Unfortunately, many of the spiders that invade human property are also exceptionally venomous. Dan Rumsey, director of reptiles and spiders at Australian Reptile Park, told Sky News Australia that the invading Sydney funnel-web spiders “are potentially one of the most dangerous spiders in the world, not just here in Australia”.

🇦🇺While #Australia has been hit by # floods, authorities are asking residents to be vigilant. The land could be invaded by Atrax robustus, a tarantula whose venom is very violent. Thousands of #insects have already hatched from the earth. pic.twitter.com/E4QWS3PbWY

– PacifiqueInfo (@PacifiqueInfo) March 24, 2021

The Sydney funnel-web spiders (or Atrax robustu) that Rumsey refers to are tarantula-like spiders that are native to the area. And while the spiders are not necessarily aggressive, they still carry extremely poisonous venom; In fact, it’s one of the deadliest for humans out there. In addition, funnel nets are notorious for searching for dry tracts of land in people’s backyards. Or even their houses. Which of course makes the arachnids ten times scarier.

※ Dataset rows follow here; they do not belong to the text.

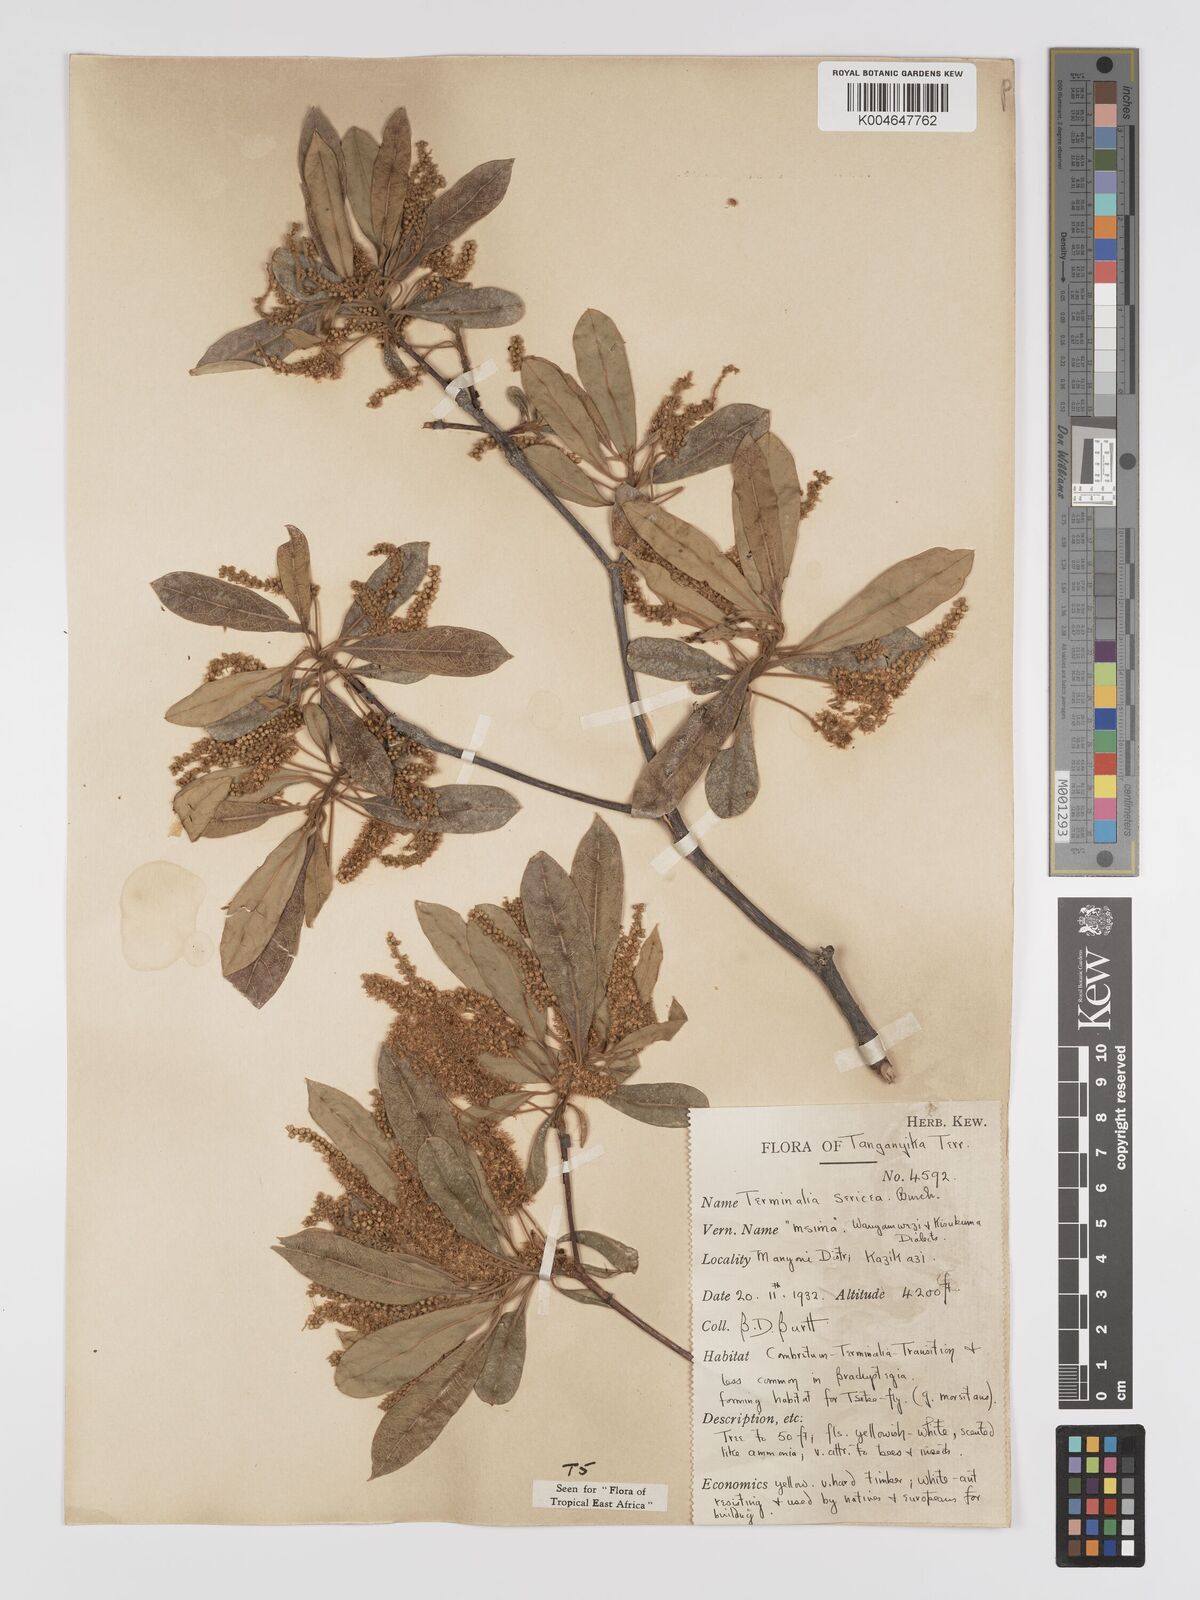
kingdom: Plantae
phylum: Tracheophyta
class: Magnoliopsida
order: Myrtales
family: Combretaceae
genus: Terminalia
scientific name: Terminalia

Thanks to flooding, parts of Australia are being overrun by deadly poisonous funnel-web spiders.

The telegraph

Despite the freak factor here, however, Australia hasn’t had a single funnel-web death since scientists came up with an antidote. And people seem to be able to recover well from bites even in general, as long as they get to hospital on time. The floods that preceded the swarms of spiders, on the other hand, are quite dangerous: 40,000 people had to evacuate their homes as a result. On the positive side, however, the spiders are likely to disperse as the landscape dries up, and at the same time people are returning to their homes.